Berry reasoned: "It's not a vintage year for sprinters, there isn't a Dayjur or a Lochsong about, and at his best this horse is top class. And he does seem to be as good as ever. After that gallop Darryll said he had never been so fast in his life."
The omens for Mind Games are at least not inauspicious. The two best- known recent comebacks in Britain have concerned Environment Friend, who was beaten inches in the Coronation Cup four years ago after his first season at stud, and Radetzky, who won the 1978 Queen Anne Stakes after covering eight mares that spring.
Further afield, Carry Back, Bold Bidder, Fleet Nasrullah and The Pie King all showed good-class form in the States after stints as stallions at various times in the Fifties and Sixties. And in Australia in the Seventies, Raffindale returned to action to win a top-level handicap and run second in the WS Cox Plate.

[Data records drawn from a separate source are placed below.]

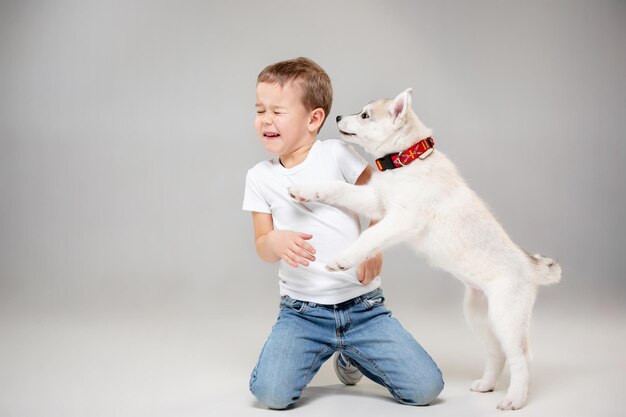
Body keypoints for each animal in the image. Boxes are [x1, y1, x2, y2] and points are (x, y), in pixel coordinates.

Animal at [288, 88, 560, 410]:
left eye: (365, 115)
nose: (339, 116)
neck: (406, 162)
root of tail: (530, 265)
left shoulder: (402, 219)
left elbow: (369, 237)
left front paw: (343, 260)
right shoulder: (375, 202)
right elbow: (336, 188)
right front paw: (305, 190)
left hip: (508, 316)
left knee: (521, 358)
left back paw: (515, 399)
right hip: (479, 314)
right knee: (497, 353)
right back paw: (487, 385)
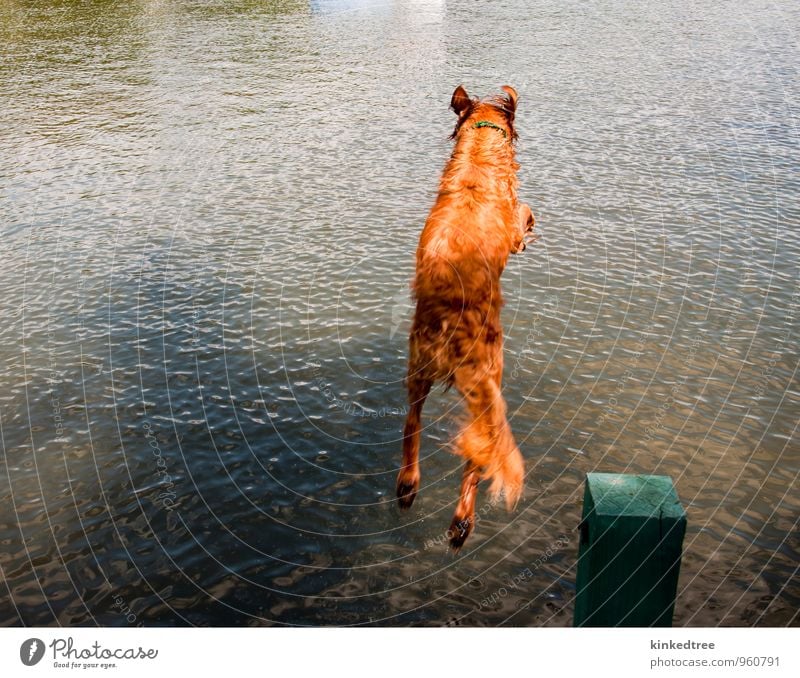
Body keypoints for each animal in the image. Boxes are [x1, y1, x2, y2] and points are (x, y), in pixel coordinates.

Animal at [396, 85, 536, 552]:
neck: (478, 150)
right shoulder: (512, 227)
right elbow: (524, 213)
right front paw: (531, 224)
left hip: (417, 369)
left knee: (412, 424)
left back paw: (407, 485)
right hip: (491, 376)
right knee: (479, 455)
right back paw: (462, 522)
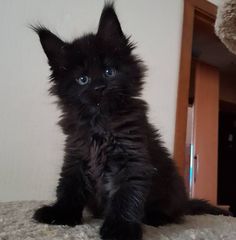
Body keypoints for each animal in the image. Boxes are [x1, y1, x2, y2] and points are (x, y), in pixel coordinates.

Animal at [32, 3, 230, 240]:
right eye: (83, 79)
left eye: (109, 71)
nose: (99, 87)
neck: (101, 125)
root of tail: (184, 201)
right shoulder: (76, 156)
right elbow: (69, 188)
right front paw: (60, 213)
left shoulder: (132, 159)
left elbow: (126, 197)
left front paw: (121, 228)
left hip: (171, 185)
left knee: (175, 213)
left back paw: (156, 218)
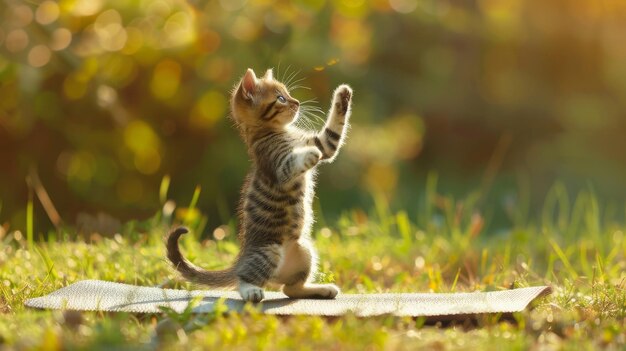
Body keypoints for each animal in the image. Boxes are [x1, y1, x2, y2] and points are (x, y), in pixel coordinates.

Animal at [166, 68, 352, 302]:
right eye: (281, 98)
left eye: (288, 94)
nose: (297, 102)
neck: (275, 131)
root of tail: (241, 259)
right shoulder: (277, 166)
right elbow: (293, 162)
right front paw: (310, 154)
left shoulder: (324, 143)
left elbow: (331, 138)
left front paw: (343, 95)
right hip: (268, 251)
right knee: (244, 280)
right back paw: (251, 290)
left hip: (304, 250)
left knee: (289, 289)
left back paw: (320, 289)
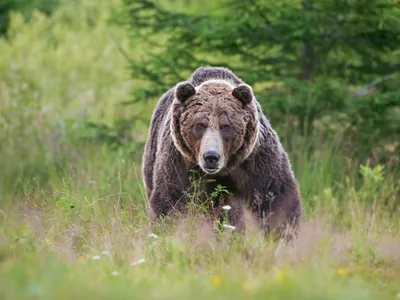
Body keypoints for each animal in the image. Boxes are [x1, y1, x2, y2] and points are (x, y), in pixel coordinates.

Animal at [142, 66, 302, 239]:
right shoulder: (179, 162)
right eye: (199, 125)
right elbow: (171, 199)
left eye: (226, 126)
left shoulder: (256, 159)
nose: (211, 157)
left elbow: (276, 197)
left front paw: (283, 236)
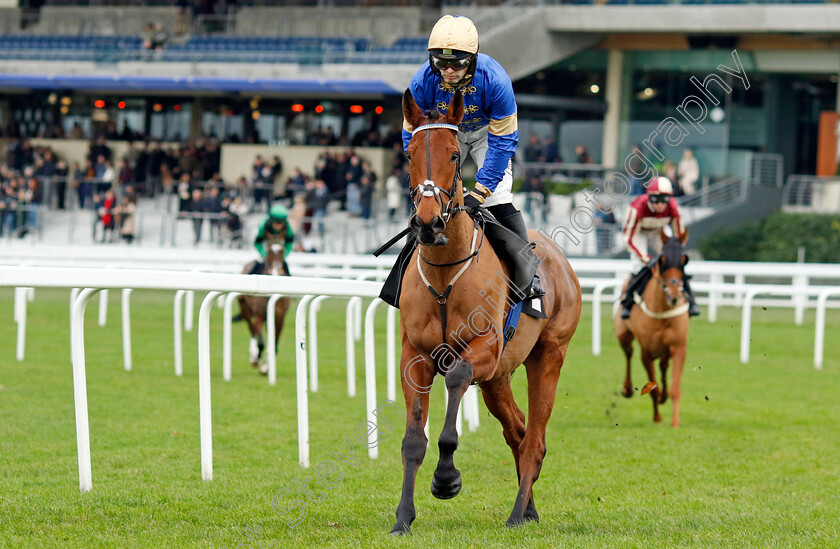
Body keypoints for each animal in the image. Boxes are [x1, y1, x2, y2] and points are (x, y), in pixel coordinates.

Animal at [238, 239, 290, 372]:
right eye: (269, 251)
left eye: (282, 251)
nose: (276, 271)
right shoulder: (259, 314)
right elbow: (261, 342)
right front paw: (256, 360)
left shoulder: (280, 317)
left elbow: (274, 344)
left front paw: (266, 367)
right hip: (245, 308)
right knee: (251, 328)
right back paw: (253, 356)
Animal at [390, 88, 580, 532]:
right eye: (409, 154)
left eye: (454, 153)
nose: (428, 223)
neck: (445, 273)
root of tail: (560, 258)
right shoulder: (416, 355)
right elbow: (413, 440)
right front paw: (403, 517)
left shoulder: (485, 348)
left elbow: (456, 380)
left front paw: (446, 478)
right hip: (498, 378)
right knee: (519, 432)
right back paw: (528, 509)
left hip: (548, 354)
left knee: (535, 439)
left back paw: (515, 514)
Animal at [612, 229, 692, 426]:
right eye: (662, 261)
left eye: (684, 260)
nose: (674, 296)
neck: (662, 310)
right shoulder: (646, 351)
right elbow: (652, 387)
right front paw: (657, 418)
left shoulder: (678, 347)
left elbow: (675, 388)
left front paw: (675, 422)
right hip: (624, 335)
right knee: (628, 353)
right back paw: (627, 389)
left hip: (664, 349)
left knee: (663, 366)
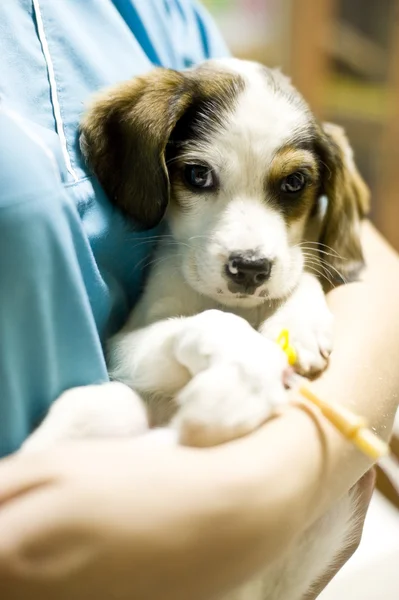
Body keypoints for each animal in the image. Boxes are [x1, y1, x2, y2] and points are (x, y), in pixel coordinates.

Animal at [24, 58, 368, 596]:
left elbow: (303, 274)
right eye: (198, 174)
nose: (249, 269)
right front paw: (245, 370)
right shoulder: (124, 343)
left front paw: (298, 321)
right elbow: (210, 321)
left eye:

There will be much of interest at York this week: the re-match between Bosra Sham and Benny The Dip, with Desert King and Singspiel thrown in for good measure, in the Juddmonte International; Reams Of Verse's bid for star status against the cream of the fillies in the Yorkshire Oaks; and the reappearance of Silver Patriarch in the Great Voltigeur Stakes.
But if Mind Games gives Berry - who is, though he trains in Lancashire, a Yorkshireman - his longed-for and much deserved first Group One win, the partisan and knowledgeable Knavesmire crowd will show their appreciation in no uncertain terms. And it would be entirely appropriate if the trainer, who has flown by the seat of his pants all his life, could crown his career in the face of convention.